A victim of heat exhaustion or heat stroke needs immediate medical attention. The important thing is speed: The faster the victim is cooled and rehydrated, the better his or her chance for survival.
Says FDA's Koller, "If people have heat stroke, they really need to get care quickly. This is truly a medical emergency."
What Causes Heat Stroke?
1. hot weather
2. exercise, especially if you're not physically fit
3. heavy clothing
4. living on upper floors of a building without air-conditioning
5. not drinking enough fluids, leading to dehydration (shortage of body fluids)
6. drinking too much alcohol
9. older age (65 and over)
10. high outdoor humidity
11. lack of wind
12. medical conditions: alcoholism, neurologic lesions, cardiovascular disease, skin or sweat gland diseases that inhibit the skin's ability to sweat, diabetes, chronic obstructive pulmonary disease, hyperthyroidism, hypokalemia (potassium deficiency), infections that cause fever, and taking certain medications for psychiatric illnesses.
Prevention of Heat Stroke
Take it easy, especially if you are over 65, on any heart or blood medication, or are overweight. Don't make any changes with your medications without your doctor's OK. Don't exert yourself in the summer heat. Exercise in an air-conditioned building if possible.

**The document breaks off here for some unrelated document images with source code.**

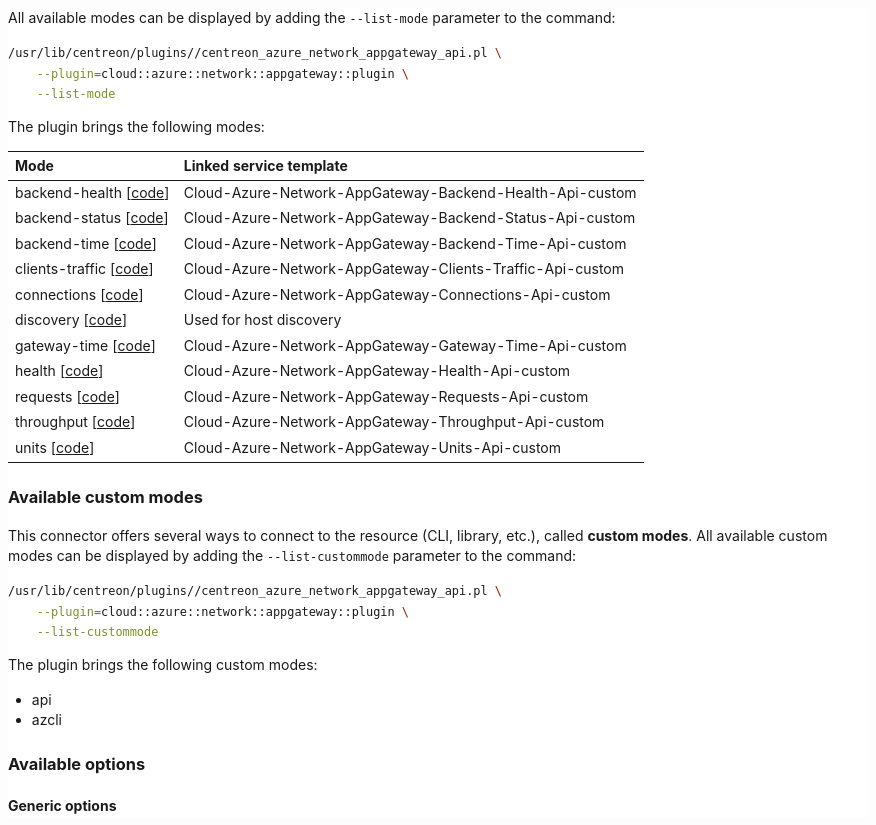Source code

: All available modes can be displayed by adding the `--list-mode` parameter to
the command:

```bash
/usr/lib/centreon/plugins//centreon_azure_network_appgateway_api.pl \
	--plugin=cloud::azure::network::appgateway::plugin \
	--list-mode
```

The plugin brings the following modes:

| Mode                                                                                                                                          | Linked service template                                   |
|:----------------------------------------------------------------------------------------------------------------------------------------------|:----------------------------------------------------------|
| backend-health [[code](https://github.com/centreon/centreon-plugins/blob/develop/src/cloud/azure/network/appgateway/mode/backendhealth.pm)]   | Cloud-Azure-Network-AppGateway-Backend-Health-Api-custom  |
| backend-status [[code](https://github.com/centreon/centreon-plugins/blob/develop/src/cloud/azure/network/appgateway/mode/backendstatus.pm)]   | Cloud-Azure-Network-AppGateway-Backend-Status-Api-custom  |
| backend-time [[code](https://github.com/centreon/centreon-plugins/blob/develop/src/cloud/azure/network/appgateway/mode/backendtime.pm)]       | Cloud-Azure-Network-AppGateway-Backend-Time-Api-custom    |
| clients-traffic [[code](https://github.com/centreon/centreon-plugins/blob/develop/src/cloud/azure/network/appgateway/mode/clientstraffic.pm)] | Cloud-Azure-Network-AppGateway-Clients-Traffic-Api-custom |
| connections [[code](https://github.com/centreon/centreon-plugins/blob/develop/src/cloud/azure/network/appgateway/mode/connections.pm)]        | Cloud-Azure-Network-AppGateway-Connections-Api-custom     |
| discovery [[code](https://github.com/centreon/centreon-plugins/blob/develop/src/cloud/azure/network/appgateway/mode/discovery.pm)]            | Used for host discovery                                   |
| gateway-time [[code](https://github.com/centreon/centreon-plugins/blob/develop/src/cloud/azure/network/appgateway/mode/gatewaytime.pm)]       | Cloud-Azure-Network-AppGateway-Gateway-Time-Api-custom    |
| health [[code](https://github.com/centreon/centreon-plugins/blob/develop/src/cloud/azure/network/appgateway/mode/health.pm)]                  | Cloud-Azure-Network-AppGateway-Health-Api-custom          |
| requests [[code](https://github.com/centreon/centreon-plugins/blob/develop/src/cloud/azure/network/appgateway/mode/requests.pm)]              | Cloud-Azure-Network-AppGateway-Requests-Api-custom        |
| throughput [[code](https://github.com/centreon/centreon-plugins/blob/develop/src/cloud/azure/network/appgateway/mode/throughput.pm)]          | Cloud-Azure-Network-AppGateway-Throughput-Api-custom      |
| units [[code](https://github.com/centreon/centreon-plugins/blob/develop/src/cloud/azure/network/appgateway/mode/units.pm)]                    | Cloud-Azure-Network-AppGateway-Units-Api-custom           |

### Available custom modes

This connector offers several ways to connect to the resource (CLI, library, etc.), called **custom modes**.
All available custom modes can be displayed by adding the `--list-custommode` parameter to
the command:

```bash
/usr/lib/centreon/plugins//centreon_azure_network_appgateway_api.pl \
	--plugin=cloud::azure::network::appgateway::plugin \
	--list-custommode
```

The plugin brings the following custom modes:

* api
* azcli

### Available options

#### Generic options
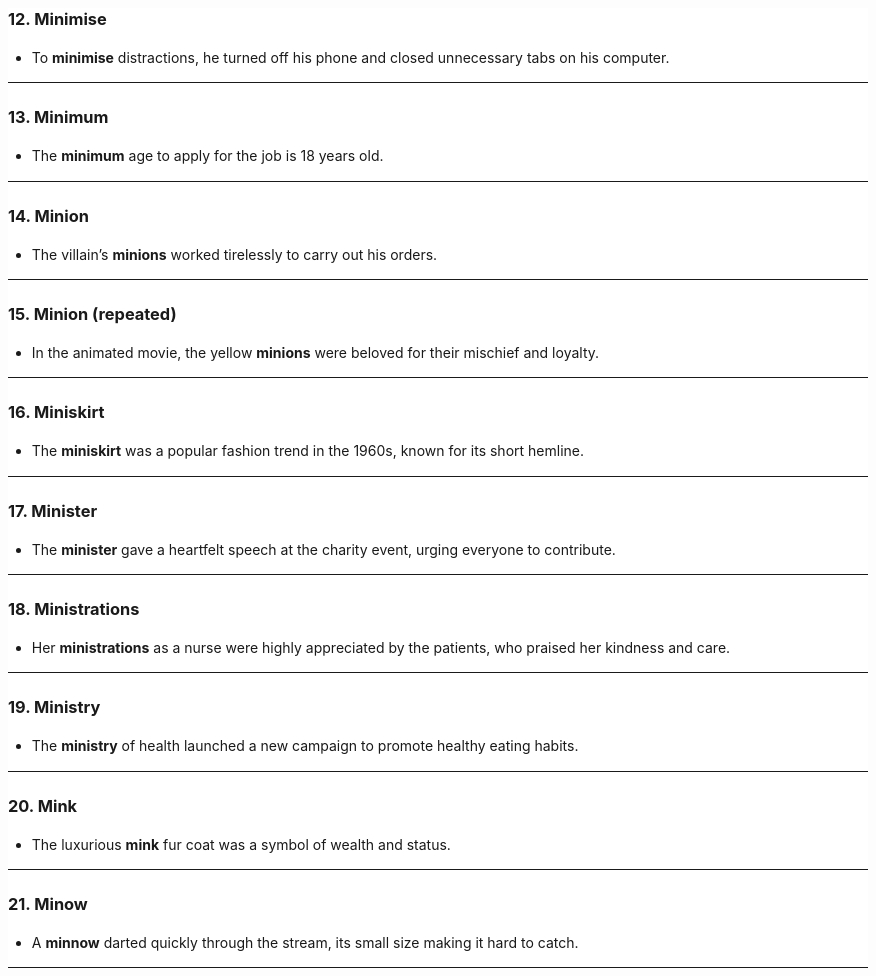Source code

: 
### 12. **Minimise**  
- To **minimise** distractions, he turned off his phone and closed unnecessary tabs on his computer.

---

### 13. **Minimum**  
- The **minimum** age to apply for the job is 18 years old.

---

### 14. **Minion**  
- The villain’s **minions** worked tirelessly to carry out his orders.

---

### 15. **Minion** (repeated)  
- In the animated movie, the yellow **minions** were beloved for their mischief and loyalty.

---

### 16. **Miniskirt**  
- The **miniskirt** was a popular fashion trend in the 1960s, known for its short hemline.

---

### 17. **Minister**  
- The **minister** gave a heartfelt speech at the charity event, urging everyone to contribute.

---

### 18. **Ministrations**  
- Her **ministrations** as a nurse were highly appreciated by the patients, who praised her kindness and care.

---

### 19. **Ministry**  
- The **ministry** of health launched a new campaign to promote healthy eating habits.

---

### 20. **Mink**  
- The luxurious **mink** fur coat was a symbol of wealth and status.

---

### 21. **Minow**  
- A **minnow** darted quickly through the stream, its small size making it hard to catch.

---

If you exercise outdoors in the summer, do so in the early morning or late evening hours when it's cooler.
Get used to hot weather slowly. When exercising or doing some other activity outdoors in hot weather, start slowly and gradually increase the time each day. Studies have shown that getting used to the hot weather gradually increases the body's ability to sweat freely without losing salts. It takes about two to four weeks of exercising in the heat before you'll become acclimatized.
Drink lots of water in the summer. If you're exercising, that means about 1 liter (about 1 quart) every hour. If you're just puttering in the garden, take a large jug of water with you, and sip it continuously. Don't rely on thirst to tell you when to drink; people often don't feel thirsty until they're a little dehydrated. Sports drinks and special rehydration fluids are OK, but studies have shown that water alone, combined with a normal amount of dietary salt prevents dehydration in most people. Do not take salt tablets, unless advised to by a doctor, because the excess amount of sodium in them can increase the risk of kidney damage.
Wear a hat with a broad brim to protect you from the sun and loose clothing to allow sweat to evaporate.
Wear sunscreen. A sunburn will inhibit your skin's ability to sweat.
Stay in an air-conditioned environment on hot days. If that's not possible, take cool baths, spray yourself with water frequently, and sit in front of a fan. If you feel faint, call for emergency medical attention.